If it’s an unaccompanied child, the child is turned over to the care of a shelter within the Office of Refugee Resettlement, which is part of the U.S. Department of Health and Human Services. In that system, the government looks to identify a parent or other family member to whom they could release that child while the child’s immigration proceedings continue.

For families, there really hasn’t been a robust formal system to date, a formal family case management program or other type of option to support those families to make their way from that point at the border to the communities where they’re destined.

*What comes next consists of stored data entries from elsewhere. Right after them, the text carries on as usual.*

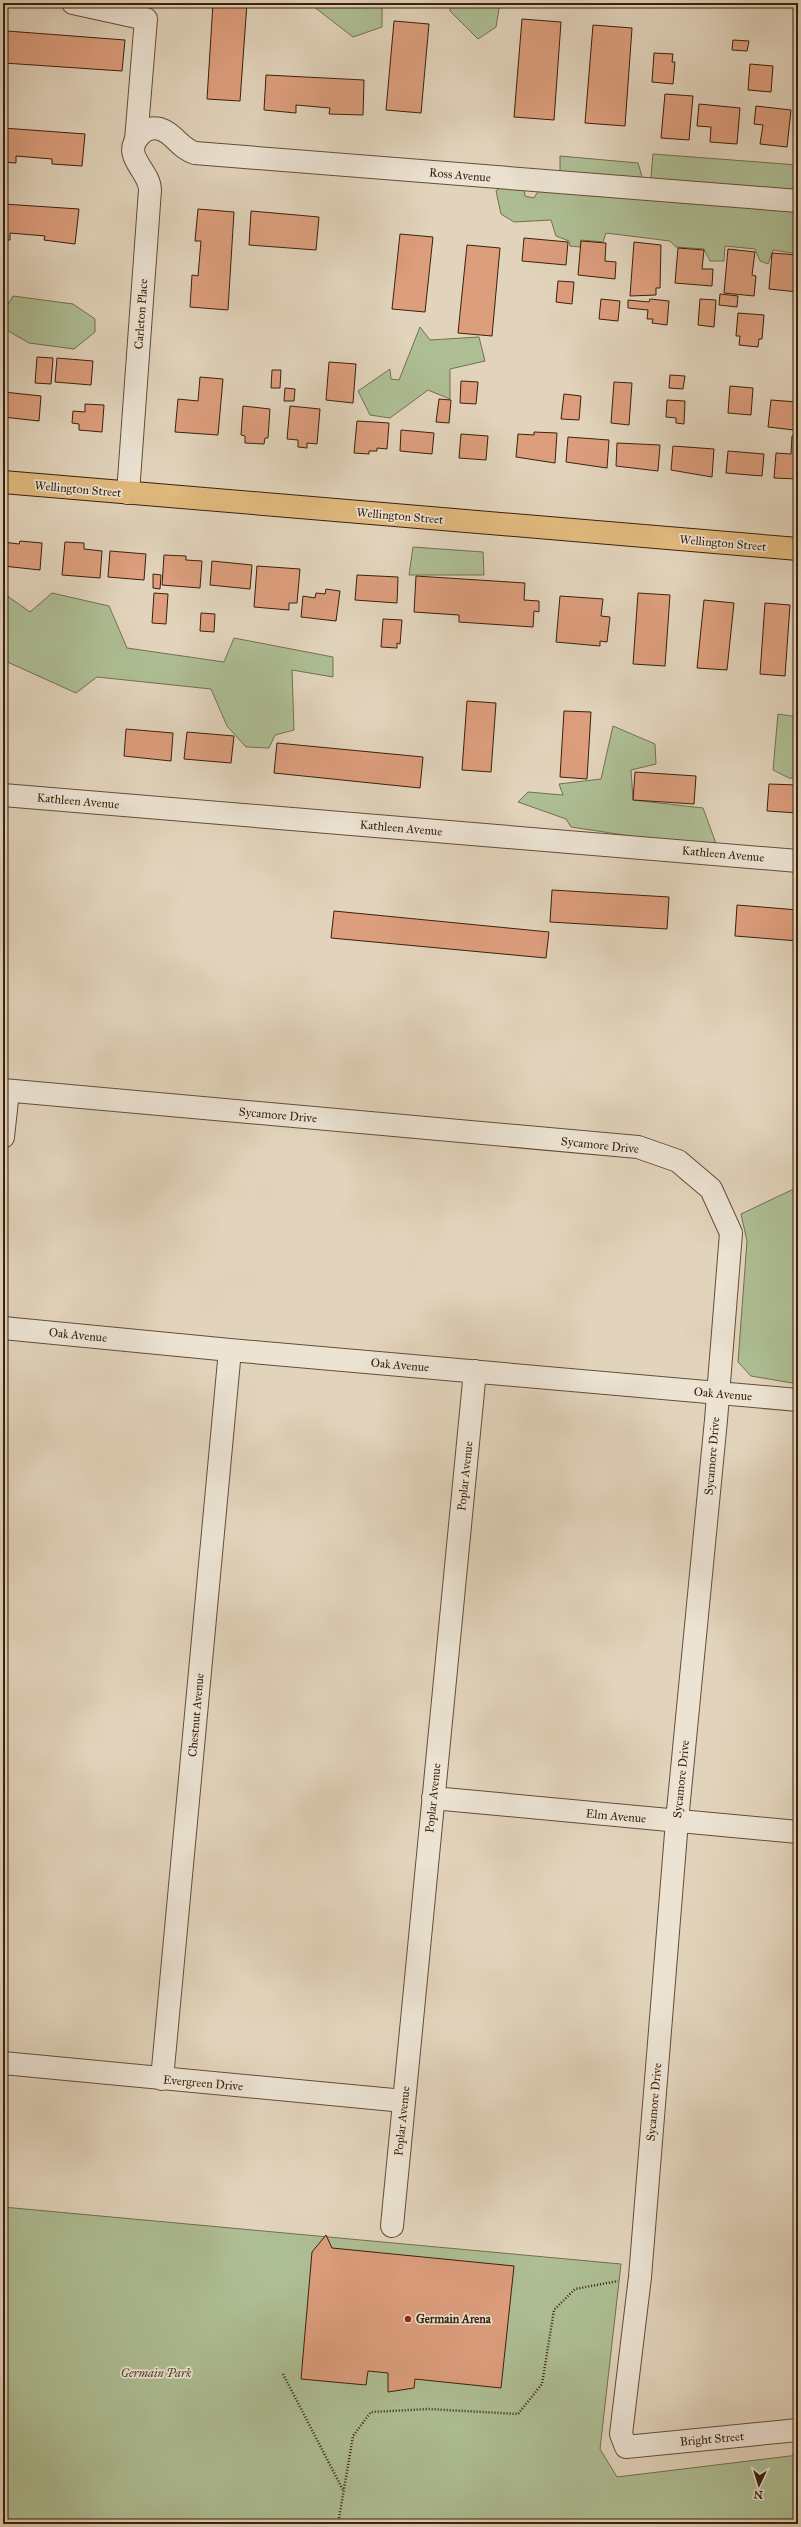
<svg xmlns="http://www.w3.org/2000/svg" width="801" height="2527" font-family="'IM FELL Great Primer',serif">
  <rect width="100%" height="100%" fill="#e2d4bc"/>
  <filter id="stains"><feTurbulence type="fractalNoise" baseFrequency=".005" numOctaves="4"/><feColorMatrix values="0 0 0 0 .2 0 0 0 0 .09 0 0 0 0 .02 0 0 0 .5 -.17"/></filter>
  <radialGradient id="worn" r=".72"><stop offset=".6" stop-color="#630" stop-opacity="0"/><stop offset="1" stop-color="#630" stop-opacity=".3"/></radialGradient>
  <path fill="#aebe94" stroke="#746f4f" d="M309 3H382V27L353 37Z
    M450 3H500L496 27 478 39 450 11Z
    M653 154 798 165V254L773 250 768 264 760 261 755 249 725 246 724 261H710L704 249 676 247 670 241 606 233 603 242 581 240 580 247 570 246 569 241 556 236 551 220 514 222 501 214 496 191 508 181 524 187 525 196 534 198 540 188 560 187V156L638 163 647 193 662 197 651 177Z
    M13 296 73 304 95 319V332L74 349 29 343 3 328V313Z
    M420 327 430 340 479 337 485 361 450 369V399L428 390 390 418 370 415 358 391 390 369 391 379 399 380Z
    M413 547 483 552 484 575H409Z
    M3 593 30 612 52 593 109 606 127 648 224 662 234 638 333 657V677L292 670 294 730 275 735 269 748 246 747 227 726 211 689 97 677 76 693 3 660Z
    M778 714 798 717V779L789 778 773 770Z
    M613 726 655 744 656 764 631 770 633 800 703 808 718 849 571 827 566 819 518 802 528 792 563 795 559 784 601 779Z
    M798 1187V1384L751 1376 738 1362 747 1241 741 1214Z
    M3 2207 621 2264 600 2449 617 2477 798 2455V2524H3Z"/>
  <path fill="#dd9e7d" stroke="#3b200a" d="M213 3H247L240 101 207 99Z
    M522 19 561 22 554 120 514 117Z
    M394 21 429 24 421 113 386 110Z
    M593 25 632 28 625 126 585 123Z
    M7 31 125 40 122 71 4 63Z
    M733 40 749 41 747 51 732 50Z
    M654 53 673 54 672 62H675L673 84 652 82Z
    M750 64 773 66 771 92 748 90Z
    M266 75 364 80 363 115 329 114 330 108 296 105V113L264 110Z
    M665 94 693 96 689 140 661 138Z
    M699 104 740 108 737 144 710 142 711 127 697 126Z
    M756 106 791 110 787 147 760 144 763 125 754 124Z
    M3 128 85 134 82 166 52 164V159L16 156V163L3 162Z
    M3 204 79 209 75 244 44 240 45 236 10 233V240H3Z
    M198 209 234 212 228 310 190 307 192 275 198 276 201 241H195Z
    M251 211 319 217 316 250 249 245Z
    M400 234 433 237 425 312 392 309Z
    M524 238 568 242 566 265 522 261Z
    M581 241 606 243 605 261 616 262 615 279 578 275Z
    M634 242 661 245 660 288H656V295L630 296Z
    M467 245 500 248 492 336 458 333Z
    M678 248 704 250 702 269H713L712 286 675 283Z
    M728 249 755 252 752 275 756 276 754 296 724 293Z
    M772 253 798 255V292L769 289Z
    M558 281 574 282 572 304 556 302Z
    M720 294 738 296 737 307 719 305Z
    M601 299 620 301 618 321 599 319Z
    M650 299 669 301 667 325 652 323 653 319H647L648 310 628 308V300L649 302Z
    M700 299 716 300 714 327 698 325Z
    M738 313 764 315 762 339H759L758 347 739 345 740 336H736Z
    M37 357 53 358 51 384 35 383Z
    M57 358 93 361 91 385 55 382Z
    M329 362 356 364 353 403 326 400Z
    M272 370H281L280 388H271Z
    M670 375 685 376 683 389 669 388Z
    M200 377 223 379 218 435 175 432 178 399 198 401Z
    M461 381 478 382 476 404 460 403Z
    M614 382 632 383 629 425 611 423Z
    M730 386 753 388 751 415 728 413Z
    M285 388 295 389 294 401H284Z
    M4 392 41 396 39 421 3 417Z
    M564 394 581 396 579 420 561 419Z
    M439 399 451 400 449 423 436 422Z
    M667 400 685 401 684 424 676 423V418L666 417Z
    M771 400 797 402 794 430 768 427Z
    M85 404 104 405 102 432 79 430V424L72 423 73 411 85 412Z
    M243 406 270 409 268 438H265L264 444 245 443V436L241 435Z
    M290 406 320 409 317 444 307 443V448L298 447V440L287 439Z
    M357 421 389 423 387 449 377 448V451H369V454L354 453Z
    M401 430 434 433 432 454 400 451Z
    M534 432 557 433 555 463 516 457 518 434 534 435Z
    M461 434 488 436 486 460 459 458Z
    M792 436H798V479L774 478 776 453 791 454Z
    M568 437 609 440 607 468 566 462Z
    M617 443 660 445 658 471 616 466Z
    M673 446 714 449 712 477 671 470Z
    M728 451 764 454 762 476 726 473Z
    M20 541 42 543 40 570 3 566V542L19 544Z
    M65 542 84 543V549L102 551 100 578 62 575Z
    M110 551 146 554 144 580 108 577Z
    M164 555 186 556V560L202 561 200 588 162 585Z
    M212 561 252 565 250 589 210 585Z
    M257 566 300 569 297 603H289V610L254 607Z
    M153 574 161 575 160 589 153 588Z
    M357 575 398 577 397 603 355 600Z
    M416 576 525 583 524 600 539 601V612L534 611 533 627 459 622V615L414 612Z
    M326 589 340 591 336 621 301 617 303 596 315 598 316 593 325 594Z
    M154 593 168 594 166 624 152 623Z
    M638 593 670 595 665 666 633 664Z
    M560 596 603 599 601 616 610 617 607 642 600 641V646L556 642Z
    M704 600 734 603 727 670 697 668Z
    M765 603 790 605 785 676 760 674Z
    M201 613 215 614 214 632 200 631Z
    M383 619 402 620 400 644 397 643V648L381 647Z
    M467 701 496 703 491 772 462 770Z
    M564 711 591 712 587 779 560 777Z
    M126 729 173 733 171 761 124 756Z
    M187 732 234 736 231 763 184 759Z
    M277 743 423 757 420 788 274 773Z
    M635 772 696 776 694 804 633 800Z
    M769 784 798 785V813L767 811Z
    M552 890 669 897 667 929 550 922Z
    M737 905 798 910V941L735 936Z
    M334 911 549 932 546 958 331 938Z
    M326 2235 332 2248 514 2266 501 2388 415 2379 414 2388 388 2392V2373L368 2371 366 2385 301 2379 312 2252Z"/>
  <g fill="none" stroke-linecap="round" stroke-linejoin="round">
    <g stroke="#654d36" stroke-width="24">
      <path id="minor" d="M73 3 146 19 136 140
        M128 493 150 190C150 170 120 156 140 135 145 129 152 127 160 129 174 133 180 149 195 153L798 201
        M3 795 798 861
        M3 1090 638 1147 678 1161 711 1189 731 1233 716 1420 677 1821 640 2277 621 2434 626 2447 798 2430
        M3 1137 8 1091
        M3 1328 230 1350 798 1400
        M433 1798 798 1832
        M3 2063 404 2101
        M162 2079 230 1350
        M392 2226 475 1371"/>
    </g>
    <g stroke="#3b200a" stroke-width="24">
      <path id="major" d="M3 482 798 549"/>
    </g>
    <path stroke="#3b200a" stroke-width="2.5" stroke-dasharray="1 2" stroke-linecap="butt" d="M283 2374 343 2490
      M338 2524 353 2436 371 2412 429 2409 518 2414 542 2384 554 2310 575 2289 618 2281"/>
    <use href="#minor" stroke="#ece3d3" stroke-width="22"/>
    <use href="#major" stroke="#e1ba7e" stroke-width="22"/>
  </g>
  <circle fill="#8f2418" stroke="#ece3d3" stroke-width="1.5" cx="408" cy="2319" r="4"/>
  <g text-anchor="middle" stroke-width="3.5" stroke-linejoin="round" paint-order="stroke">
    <g font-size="12" fill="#3b200a" stroke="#ece3d3">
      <text transform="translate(460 175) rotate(5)" y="4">Ross Avenue</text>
      <text transform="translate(141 314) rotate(-86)" y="4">Carleton Place</text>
      <text transform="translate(78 489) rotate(5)" y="4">Wellington Street</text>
      <text transform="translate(400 516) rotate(5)" y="4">Wellington Street</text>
      <text transform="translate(723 543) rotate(5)" y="4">Wellington Street</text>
      <text transform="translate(78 801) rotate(5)" y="4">Kathleen Avenue</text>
      <text transform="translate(401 828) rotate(5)" y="4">Kathleen Avenue</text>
      <text transform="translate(723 854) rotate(5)" y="4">Kathleen Avenue</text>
      <text transform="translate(278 1115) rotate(5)" y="4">Sycamore Drive</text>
      <text transform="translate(600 1145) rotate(6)" y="4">Sycamore Drive</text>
      <text transform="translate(78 1335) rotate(6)" y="4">Oak Avenue</text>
      <text transform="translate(400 1365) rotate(5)" y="4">Oak Avenue</text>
      <text transform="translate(723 1394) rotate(5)" y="4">Oak Avenue</text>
      <text transform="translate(712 1456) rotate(-85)" y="4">Sycamore Drive</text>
      <text transform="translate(465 1476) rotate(-84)" y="4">Poplar Avenue</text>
      <text transform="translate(196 1715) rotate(-85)" y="4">Chestnut Avenue</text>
      <text transform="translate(681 1779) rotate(-84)" y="4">Sycamore Drive</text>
      <text transform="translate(433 1798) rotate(-84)" y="4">Poplar Avenue</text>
      <text transform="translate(616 1816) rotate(5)" y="4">Elm Avenue</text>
      <text transform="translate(203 2083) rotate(5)" y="4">Evergreen Drive</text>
      <text transform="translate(654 2102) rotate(-85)" y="4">Sycamore Drive</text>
      <text transform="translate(402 2121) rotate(-84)" y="4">Poplar Avenue</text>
      <text transform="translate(712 2439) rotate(-5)" y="4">Bright Street</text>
    </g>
    <g font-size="12" font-weight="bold" fill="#3b200a" stroke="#ece3d3" text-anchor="start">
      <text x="416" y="2323">Germain Arena</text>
    </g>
    <g font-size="12" font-style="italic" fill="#58482c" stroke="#ece3d3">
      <text x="156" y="2377">Germain Park</text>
    </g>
  </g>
  <rect width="801" height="2527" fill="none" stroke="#e2d4bc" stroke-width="16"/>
  <rect x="4" y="4" width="793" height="2519" fill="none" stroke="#3b200a" stroke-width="2"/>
  <rect x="8" y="8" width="785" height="2511" fill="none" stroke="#3b200a"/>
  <g transform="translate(759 2485) rotate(184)" stroke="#ece3d3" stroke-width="3" paint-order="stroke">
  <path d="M0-3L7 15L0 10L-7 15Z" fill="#3b200a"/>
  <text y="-6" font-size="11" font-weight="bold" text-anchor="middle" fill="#3b200a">N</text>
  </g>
  <rect width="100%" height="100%" filter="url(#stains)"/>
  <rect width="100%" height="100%" fill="url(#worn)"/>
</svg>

There is, however, an amazing, heroic bunch of volunteers and staff working with community-based organizations who have rallied to support families as they make their way into local communities and hopefully have a chance at a fair process in immigration court.

Even before the pandemic, UNICEF was concerned that policy changes had made it very, very difficult for children and families to access the U.S. border, or to seek legal pathways that would allow them to avoid the dangerous journeys to come here. And then in March 2020, more restrictions were put into place that effectively stopped asylum processing at the border for most people — and thousands and thousands of children and families were expelled without due process. Basically since COVID the U.S. has not allowed vulnerable children and families to seek protection, pushing them back into harmful situations.